[Records contained in a dataset]
◇ ◇ ◇

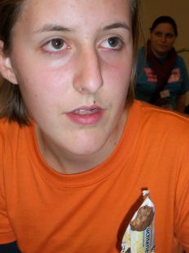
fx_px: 393
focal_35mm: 54
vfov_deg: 35.5
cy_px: 137
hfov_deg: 27.0
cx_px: 75
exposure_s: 1/30
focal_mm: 6.3
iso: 160
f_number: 3.1
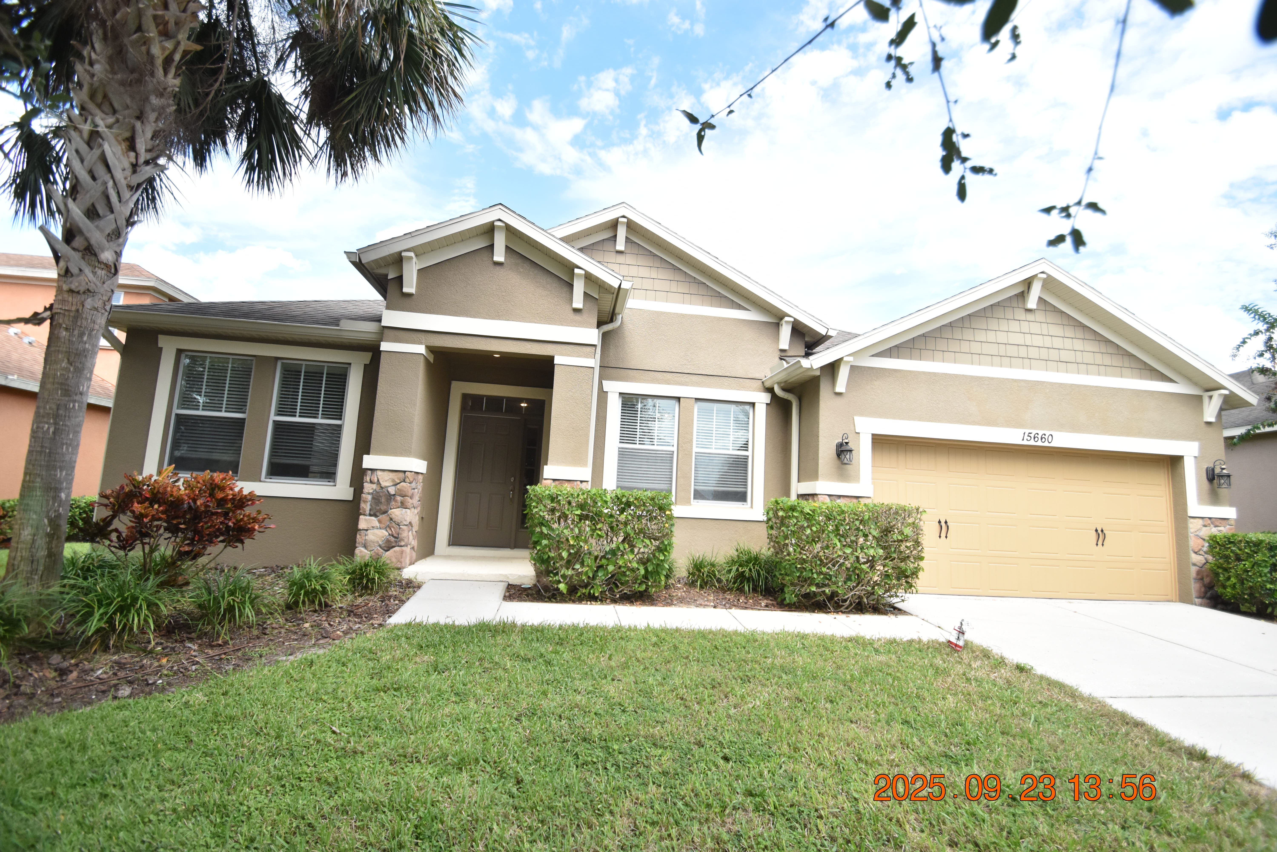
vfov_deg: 77.3
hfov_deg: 100.4
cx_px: 638
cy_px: 426
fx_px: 532
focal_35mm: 15
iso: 800
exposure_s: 1/2000
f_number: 3.5
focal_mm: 10
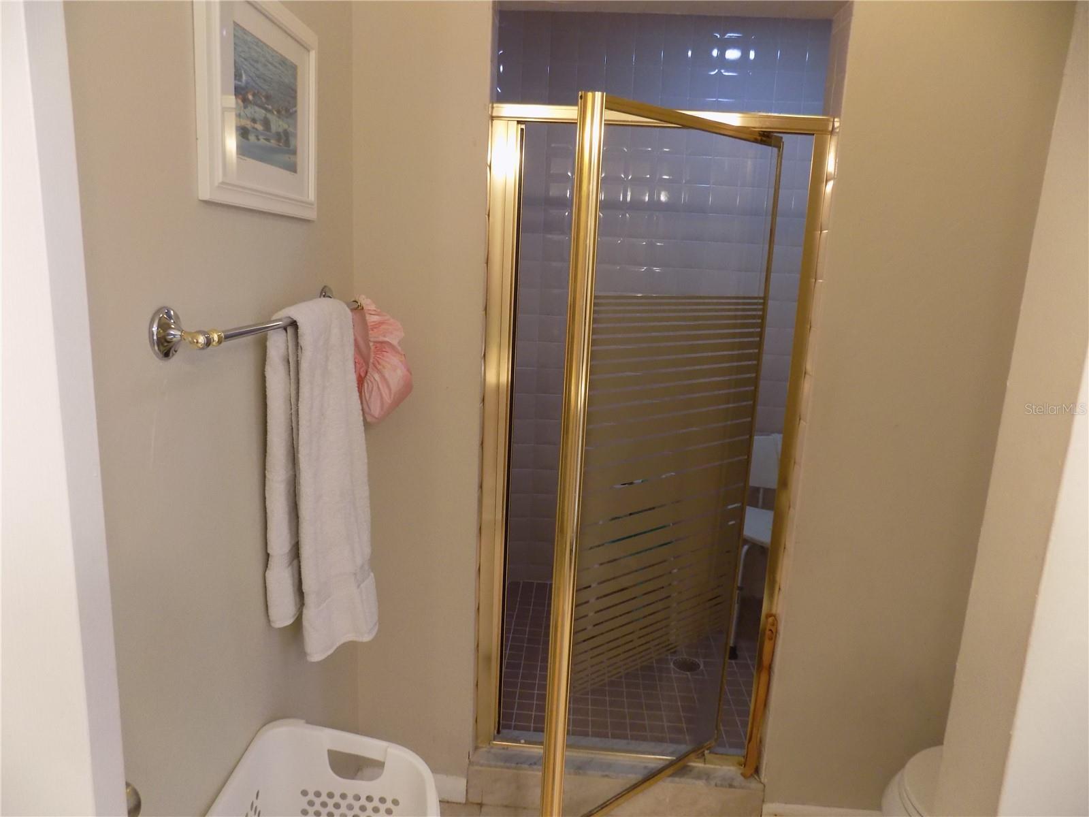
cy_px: 408
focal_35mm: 23
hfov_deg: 73.9
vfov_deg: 58.9
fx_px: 724
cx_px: 544
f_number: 3.1
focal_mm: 4
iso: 200
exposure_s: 1/30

◇ ◇ ◇

**HOW TO COMPLETE THIS TASK:**
Say again, exactly, only those lines of the records that run from the start through the line with "focal_35mm: 23". Pictures are to be skipped.

**EXERCISE RESPONSE:**
fx_px: 393
focal_35mm: 54
vfov_deg: 35.5
cy_px: 137
hfov_deg: 27.0
cx_px: 75
exposure_s: 1/30
focal_mm: 6.3
iso: 160
f_number: 3.1
vfov_deg: 77.3
hfov_deg: 100.4
cx_px: 638
cy_px: 426
fx_px: 532
focal_35mm: 15
iso: 800
exposure_s: 1/2000
f_number: 3.5
focal_mm: 10
cy_px: 408
focal_35mm: 23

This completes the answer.